Vp shunt after stroke. However 2 patients 6 1 required vp shunt revision because of malfunction related to an obstruction of the shunt system after 3 and 5 months respectively. If the hydrocephalus is not improved or gets worse after the evd has been clamped the patient will require placement of a permanent ventriculoperitoneal vp shunt. A ventriculoperitoneal shunt drains excess brain fluid reducing brain pressure to a safe level.

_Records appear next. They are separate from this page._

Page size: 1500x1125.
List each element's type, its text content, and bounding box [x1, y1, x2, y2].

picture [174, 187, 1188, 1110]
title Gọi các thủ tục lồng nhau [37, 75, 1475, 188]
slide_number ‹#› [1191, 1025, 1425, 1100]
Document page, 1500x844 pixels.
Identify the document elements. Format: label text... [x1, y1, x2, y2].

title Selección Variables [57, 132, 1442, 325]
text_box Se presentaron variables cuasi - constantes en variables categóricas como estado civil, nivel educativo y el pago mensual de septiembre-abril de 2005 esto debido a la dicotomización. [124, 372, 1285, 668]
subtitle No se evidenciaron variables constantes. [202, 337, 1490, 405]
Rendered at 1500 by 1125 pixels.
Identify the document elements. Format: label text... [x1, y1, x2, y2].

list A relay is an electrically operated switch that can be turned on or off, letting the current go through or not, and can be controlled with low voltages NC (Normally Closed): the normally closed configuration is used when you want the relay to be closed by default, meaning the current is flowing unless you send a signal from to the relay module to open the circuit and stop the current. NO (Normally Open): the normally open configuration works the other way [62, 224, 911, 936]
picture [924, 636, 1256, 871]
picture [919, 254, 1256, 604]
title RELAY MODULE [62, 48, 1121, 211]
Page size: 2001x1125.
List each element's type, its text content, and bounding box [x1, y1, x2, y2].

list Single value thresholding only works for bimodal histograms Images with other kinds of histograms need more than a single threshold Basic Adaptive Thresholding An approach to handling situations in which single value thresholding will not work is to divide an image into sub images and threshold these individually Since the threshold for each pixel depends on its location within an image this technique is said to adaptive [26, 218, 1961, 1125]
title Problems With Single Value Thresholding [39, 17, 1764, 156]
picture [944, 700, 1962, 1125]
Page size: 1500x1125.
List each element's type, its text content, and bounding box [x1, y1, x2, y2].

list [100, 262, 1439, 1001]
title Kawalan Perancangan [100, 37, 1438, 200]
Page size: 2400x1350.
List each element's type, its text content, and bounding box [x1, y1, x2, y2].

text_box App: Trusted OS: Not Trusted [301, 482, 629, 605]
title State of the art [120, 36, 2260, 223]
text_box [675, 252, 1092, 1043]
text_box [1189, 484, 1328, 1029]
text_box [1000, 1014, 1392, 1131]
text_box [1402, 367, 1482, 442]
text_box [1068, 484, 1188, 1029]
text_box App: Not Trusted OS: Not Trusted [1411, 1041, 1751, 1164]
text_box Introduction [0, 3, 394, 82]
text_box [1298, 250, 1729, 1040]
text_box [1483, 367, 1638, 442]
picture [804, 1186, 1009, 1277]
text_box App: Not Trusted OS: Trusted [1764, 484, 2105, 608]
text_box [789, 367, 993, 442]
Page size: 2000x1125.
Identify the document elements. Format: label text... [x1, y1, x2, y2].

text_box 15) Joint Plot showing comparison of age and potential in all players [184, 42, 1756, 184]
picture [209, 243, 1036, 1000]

Based on operative findings the valve was the site of obstruction in 1. Ventriculoperitoneal shunt vps placement is one of the most commonly performed neurosurgical procedures and is necessary to treat most forms of hydrocephalus. Unfortunately complications related to vps placement are common and multiple shunt revisions are almost expected throughout a patient s lifetime.
Vp shunting is a surgical procedure that primarily treats a condition called. Shunt overdrainage is seen in 10 12 of patients with vp shunts and may manifest as slit ventricle syndrome intracranial hypotension syndrome subdural fluid collections craniosynostosis ventricular compartmentalization and cerebellar tonsillar herniation 11 12 the mechanism proposed are loss of normal buffering capability of csf and reduced brain parenchymal compliance 13. Early weaning from an evd and conversion to a vp shunt was performed irrespective of ivh or high protein content in the csf.
Although a subset of patients will require permanent ventricular shunt placement little is known about contemporary practices regarding the timing of ventriculostomy and ventricular shunt placement after intracerebral hemorrhage. However if your vp shunt is placed for a sudden emergency such as swelling from a stroke an infection of the brain or bleeding in the brain then there is a high chance that your shunt can be removed once the cause of the swelling is resolved. Ventriculoperitoneal shunts consist of a valve and two tubes called catheters which drain the.
Intraventricular hemorrhage requiring ventriculostomy placement is a frequent complication of spontaneous intracerebral hemorrhage. The mean interval from evd to vp shunt placement was 6 4 days. The mean volume of ivh was 9 44 ml and the mean value of ivh whole ventricle volume ratio ie percentage of blood suspension in the csf was 9 81.
After six months a vp shunt will not become infected unless intra abdominal sepsis occurs for example appendicitis diverticulitis or postgastrostomy feeding tube insertion.